(Text section Opens)

Originally posted by: Astrallite
You can't maintain continuous acceleration without a crazy (undiscovered) fuel source. You can certainly maintain a lot of speed in space with ease.

On earth, that is very true. However, as long as you apply a constant force in a singular direction, you will constantly accelerate. On earth that doesn't work because air resistance gives every object a terminal velocity. In space, with no matter in your way and the only forces are gravity from the sun, nearby objects, solar wind and other small forces, it is feasable to come very close to constant acceleration. One misgiving that a lot of people make is that constant acceleration = extreme velocity. For the same reason you mentioned, that is very far off. However, with prototype ion propulsion systems, you can achieve an almost constant acceleration, but it's a very, very long wait to get anywhere. Which is fine for a lot of researchers, because as long as their probe is out there, they have a much better chance to get funding.

 

[Gibsons]

Originally posted by: TitanDiddly

Originally posted by: Astrallite
You can't maintain continuous acceleration without a crazy (undiscovered) fuel source. You can certainly maintain a lot of speed in space with ease.

On earth, that is very true. However, as long as you apply a constant force in a singular direction, you will constantly accelerate. On earth that doesn't work because air resistance gives every object a terminal velocity. In space, with no matter in your way and the only forces are gravity from the sun, nearby objects, solar wind and other small forces, it is feasable to come very close to constant acceleration. One misgiving that a lot of people make is that constant acceleration = extreme velocity. For the same reason you mentioned, that is very far off. However, with prototype ion propulsion systems, you can achieve an almost constant acceleration, but it's a very, very long wait to get anywhere. Which is fine for a lot of researchers, because as long as their probe is out there, they have a much better chance to get funding.

I'm pretty sure Astralite was referring in particular to the idea of accelerating a manned spacecraft at significant G for long (years) periods of time. To accelerate at 3G for more than a year would indeed require some crazy fuel source. Ion propulsion is neat, but currently it's not going to get anywhere near 1G. Especially if we assume a massive spacecraft with a few humans and all the equipment, water and food needed to keep them alive for a year or more.

 

[Smilin]

mmm, I guess I'm one of those constant acceleration=extreme velocity guys you mentioned.

(Text section Closes)
(Data extracts Opens)

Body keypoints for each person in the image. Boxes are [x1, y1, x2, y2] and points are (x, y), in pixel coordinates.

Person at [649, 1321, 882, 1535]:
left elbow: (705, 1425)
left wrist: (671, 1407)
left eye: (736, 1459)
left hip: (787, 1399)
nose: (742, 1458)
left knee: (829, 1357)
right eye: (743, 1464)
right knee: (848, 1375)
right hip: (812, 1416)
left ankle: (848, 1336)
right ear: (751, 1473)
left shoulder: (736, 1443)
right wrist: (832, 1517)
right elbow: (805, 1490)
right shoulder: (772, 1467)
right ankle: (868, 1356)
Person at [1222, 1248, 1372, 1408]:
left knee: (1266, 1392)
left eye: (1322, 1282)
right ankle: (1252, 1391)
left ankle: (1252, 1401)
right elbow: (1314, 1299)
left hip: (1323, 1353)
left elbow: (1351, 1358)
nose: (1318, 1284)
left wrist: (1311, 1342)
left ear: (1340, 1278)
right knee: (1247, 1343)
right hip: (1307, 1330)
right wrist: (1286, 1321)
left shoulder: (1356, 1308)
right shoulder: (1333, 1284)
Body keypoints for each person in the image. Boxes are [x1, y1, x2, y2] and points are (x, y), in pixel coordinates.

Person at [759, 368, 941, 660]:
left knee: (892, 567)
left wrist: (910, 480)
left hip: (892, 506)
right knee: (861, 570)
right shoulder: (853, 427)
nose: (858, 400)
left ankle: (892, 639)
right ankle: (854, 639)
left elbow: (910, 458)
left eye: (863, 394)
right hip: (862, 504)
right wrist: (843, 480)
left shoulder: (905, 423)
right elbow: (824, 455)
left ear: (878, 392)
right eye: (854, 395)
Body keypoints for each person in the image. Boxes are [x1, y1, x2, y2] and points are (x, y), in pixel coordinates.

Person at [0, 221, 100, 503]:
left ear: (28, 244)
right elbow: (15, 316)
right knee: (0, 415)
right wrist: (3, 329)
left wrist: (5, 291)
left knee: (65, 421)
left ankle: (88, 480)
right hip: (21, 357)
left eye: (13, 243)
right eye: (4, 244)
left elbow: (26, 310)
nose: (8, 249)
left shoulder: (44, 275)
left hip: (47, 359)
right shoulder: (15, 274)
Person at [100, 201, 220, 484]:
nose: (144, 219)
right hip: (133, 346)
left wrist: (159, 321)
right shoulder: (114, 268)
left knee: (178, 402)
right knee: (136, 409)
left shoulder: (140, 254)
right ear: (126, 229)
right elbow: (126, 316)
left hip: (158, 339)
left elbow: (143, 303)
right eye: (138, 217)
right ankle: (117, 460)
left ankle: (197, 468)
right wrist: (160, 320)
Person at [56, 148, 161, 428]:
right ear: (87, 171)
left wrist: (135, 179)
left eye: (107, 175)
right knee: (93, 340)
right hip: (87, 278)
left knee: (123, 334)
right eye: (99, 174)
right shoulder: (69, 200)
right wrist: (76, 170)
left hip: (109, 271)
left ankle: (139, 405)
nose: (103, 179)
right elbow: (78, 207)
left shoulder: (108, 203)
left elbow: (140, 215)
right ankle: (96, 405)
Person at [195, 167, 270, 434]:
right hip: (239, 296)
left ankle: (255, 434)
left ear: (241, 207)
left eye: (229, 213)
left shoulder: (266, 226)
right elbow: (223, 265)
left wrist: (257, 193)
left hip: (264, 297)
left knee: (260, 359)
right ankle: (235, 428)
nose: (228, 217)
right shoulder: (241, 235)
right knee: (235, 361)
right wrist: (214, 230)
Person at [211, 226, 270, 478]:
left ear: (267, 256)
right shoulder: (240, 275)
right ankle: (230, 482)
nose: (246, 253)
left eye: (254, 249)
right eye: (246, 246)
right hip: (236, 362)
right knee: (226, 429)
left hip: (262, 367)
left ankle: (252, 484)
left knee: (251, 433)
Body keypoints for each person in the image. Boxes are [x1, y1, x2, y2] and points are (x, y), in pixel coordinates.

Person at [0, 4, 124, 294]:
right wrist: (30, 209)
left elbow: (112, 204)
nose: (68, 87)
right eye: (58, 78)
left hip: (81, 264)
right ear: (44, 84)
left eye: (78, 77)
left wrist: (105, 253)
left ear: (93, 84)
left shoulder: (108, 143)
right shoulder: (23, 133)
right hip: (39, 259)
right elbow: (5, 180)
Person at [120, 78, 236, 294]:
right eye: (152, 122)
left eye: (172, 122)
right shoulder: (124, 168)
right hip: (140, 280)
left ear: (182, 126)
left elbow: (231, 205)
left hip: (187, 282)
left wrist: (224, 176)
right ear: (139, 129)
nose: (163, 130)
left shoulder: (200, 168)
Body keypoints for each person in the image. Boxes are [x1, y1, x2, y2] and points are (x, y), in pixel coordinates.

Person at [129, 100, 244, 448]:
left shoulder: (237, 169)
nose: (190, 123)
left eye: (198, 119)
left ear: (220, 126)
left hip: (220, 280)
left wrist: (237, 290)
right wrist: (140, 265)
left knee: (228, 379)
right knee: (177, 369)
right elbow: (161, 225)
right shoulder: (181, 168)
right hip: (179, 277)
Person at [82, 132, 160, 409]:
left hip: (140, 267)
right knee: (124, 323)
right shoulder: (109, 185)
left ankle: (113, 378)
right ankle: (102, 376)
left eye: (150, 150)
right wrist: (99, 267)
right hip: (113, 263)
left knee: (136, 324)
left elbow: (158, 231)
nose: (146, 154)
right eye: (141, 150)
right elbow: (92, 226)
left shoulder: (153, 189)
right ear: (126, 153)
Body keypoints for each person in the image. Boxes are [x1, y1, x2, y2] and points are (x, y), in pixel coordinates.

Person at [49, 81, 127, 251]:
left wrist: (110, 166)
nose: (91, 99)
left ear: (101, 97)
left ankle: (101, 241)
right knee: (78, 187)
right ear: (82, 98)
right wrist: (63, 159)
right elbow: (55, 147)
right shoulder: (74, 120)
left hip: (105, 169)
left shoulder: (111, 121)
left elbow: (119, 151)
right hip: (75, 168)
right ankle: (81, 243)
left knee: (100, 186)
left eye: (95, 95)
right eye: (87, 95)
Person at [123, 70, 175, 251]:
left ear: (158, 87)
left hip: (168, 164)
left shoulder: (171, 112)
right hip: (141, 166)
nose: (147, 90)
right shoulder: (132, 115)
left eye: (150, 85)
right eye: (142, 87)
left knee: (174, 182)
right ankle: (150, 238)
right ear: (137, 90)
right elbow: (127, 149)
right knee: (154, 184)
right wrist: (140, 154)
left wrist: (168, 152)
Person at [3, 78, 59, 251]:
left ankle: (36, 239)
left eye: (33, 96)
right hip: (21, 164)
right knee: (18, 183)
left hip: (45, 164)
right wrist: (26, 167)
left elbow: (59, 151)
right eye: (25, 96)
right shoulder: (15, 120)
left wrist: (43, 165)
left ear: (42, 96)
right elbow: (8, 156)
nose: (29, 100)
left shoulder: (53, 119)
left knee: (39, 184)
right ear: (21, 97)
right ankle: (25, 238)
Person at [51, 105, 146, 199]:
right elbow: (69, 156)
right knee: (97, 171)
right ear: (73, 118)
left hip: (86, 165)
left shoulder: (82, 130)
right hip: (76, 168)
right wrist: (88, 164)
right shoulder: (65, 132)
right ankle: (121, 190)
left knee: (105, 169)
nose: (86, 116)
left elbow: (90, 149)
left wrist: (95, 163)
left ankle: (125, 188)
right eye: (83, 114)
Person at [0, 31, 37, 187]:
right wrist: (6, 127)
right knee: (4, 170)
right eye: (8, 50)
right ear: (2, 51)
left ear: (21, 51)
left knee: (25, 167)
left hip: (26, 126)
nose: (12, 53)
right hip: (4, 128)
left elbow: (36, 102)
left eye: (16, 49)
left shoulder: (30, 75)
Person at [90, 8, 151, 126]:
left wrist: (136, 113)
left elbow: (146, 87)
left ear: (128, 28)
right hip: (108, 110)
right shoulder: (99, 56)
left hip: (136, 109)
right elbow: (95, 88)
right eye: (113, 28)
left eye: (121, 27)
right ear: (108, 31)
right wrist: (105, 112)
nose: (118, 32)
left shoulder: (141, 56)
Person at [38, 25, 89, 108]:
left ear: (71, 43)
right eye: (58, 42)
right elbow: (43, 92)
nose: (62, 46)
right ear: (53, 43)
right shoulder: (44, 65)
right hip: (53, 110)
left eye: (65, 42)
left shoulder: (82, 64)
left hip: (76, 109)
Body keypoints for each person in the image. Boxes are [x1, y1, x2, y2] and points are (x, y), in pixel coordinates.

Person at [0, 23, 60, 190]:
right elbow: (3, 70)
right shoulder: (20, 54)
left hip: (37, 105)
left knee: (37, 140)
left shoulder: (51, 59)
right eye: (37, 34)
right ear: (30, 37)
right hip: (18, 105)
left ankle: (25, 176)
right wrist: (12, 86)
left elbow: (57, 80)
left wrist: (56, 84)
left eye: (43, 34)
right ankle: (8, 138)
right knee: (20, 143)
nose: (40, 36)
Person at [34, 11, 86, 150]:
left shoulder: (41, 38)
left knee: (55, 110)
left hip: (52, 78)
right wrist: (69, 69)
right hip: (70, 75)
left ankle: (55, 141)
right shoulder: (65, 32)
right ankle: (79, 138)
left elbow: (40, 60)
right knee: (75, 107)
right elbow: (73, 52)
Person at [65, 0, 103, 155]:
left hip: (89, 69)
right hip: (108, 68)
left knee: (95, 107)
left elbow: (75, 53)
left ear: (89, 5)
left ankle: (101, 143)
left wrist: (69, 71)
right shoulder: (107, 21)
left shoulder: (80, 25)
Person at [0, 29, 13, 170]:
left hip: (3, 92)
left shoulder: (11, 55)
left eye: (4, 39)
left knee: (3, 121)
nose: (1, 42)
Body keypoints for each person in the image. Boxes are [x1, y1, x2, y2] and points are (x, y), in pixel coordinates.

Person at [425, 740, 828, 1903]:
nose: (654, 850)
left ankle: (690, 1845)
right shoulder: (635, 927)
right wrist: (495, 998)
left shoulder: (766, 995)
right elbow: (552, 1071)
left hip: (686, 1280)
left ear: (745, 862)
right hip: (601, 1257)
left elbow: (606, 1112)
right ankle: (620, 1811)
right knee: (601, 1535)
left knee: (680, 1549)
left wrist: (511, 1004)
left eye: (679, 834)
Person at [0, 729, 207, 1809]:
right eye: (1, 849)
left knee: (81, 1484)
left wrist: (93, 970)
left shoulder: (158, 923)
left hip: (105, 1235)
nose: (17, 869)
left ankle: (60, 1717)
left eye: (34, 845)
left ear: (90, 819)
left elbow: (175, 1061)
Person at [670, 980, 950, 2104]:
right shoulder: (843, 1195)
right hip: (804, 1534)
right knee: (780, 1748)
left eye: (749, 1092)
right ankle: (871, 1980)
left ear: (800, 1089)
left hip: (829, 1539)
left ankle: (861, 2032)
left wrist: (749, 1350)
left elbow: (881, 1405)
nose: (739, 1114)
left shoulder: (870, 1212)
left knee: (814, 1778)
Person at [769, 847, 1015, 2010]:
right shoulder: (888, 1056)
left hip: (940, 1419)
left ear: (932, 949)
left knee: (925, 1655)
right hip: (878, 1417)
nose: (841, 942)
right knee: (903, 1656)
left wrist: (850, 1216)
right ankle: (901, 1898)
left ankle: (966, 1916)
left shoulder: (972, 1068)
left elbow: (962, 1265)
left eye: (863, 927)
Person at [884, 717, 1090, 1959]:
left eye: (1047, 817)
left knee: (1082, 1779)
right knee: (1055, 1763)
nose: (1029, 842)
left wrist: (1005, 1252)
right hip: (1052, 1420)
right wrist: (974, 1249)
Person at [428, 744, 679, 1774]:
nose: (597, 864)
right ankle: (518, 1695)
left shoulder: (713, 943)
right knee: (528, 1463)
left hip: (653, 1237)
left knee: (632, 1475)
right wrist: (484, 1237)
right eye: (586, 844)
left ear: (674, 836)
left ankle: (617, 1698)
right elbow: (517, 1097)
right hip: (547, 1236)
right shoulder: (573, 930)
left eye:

(Data extracts Closes)

» **Exercise aim**
Quote the forum thread on constant acceleration in space above from "I'm pretty sure" to "guys you mentioned.".

» **Written solution**
I'm pretty sure Astralite was referring in particular to the idea of accelerating a manned spacecraft at significant G for long (years) periods of time. To accelerate at 3G for more than a year would indeed require some crazy fuel source. Ion propulsion is neat, but currently it's not going to get anywhere near 1G. Especially if we assume a massive spacecraft with a few humans and all the equipment, water and food needed to keep them alive for a year or more.

 

[Smilin]

mmm, I guess I'm one of those constant acceleration=extreme velocity guys you mentioned.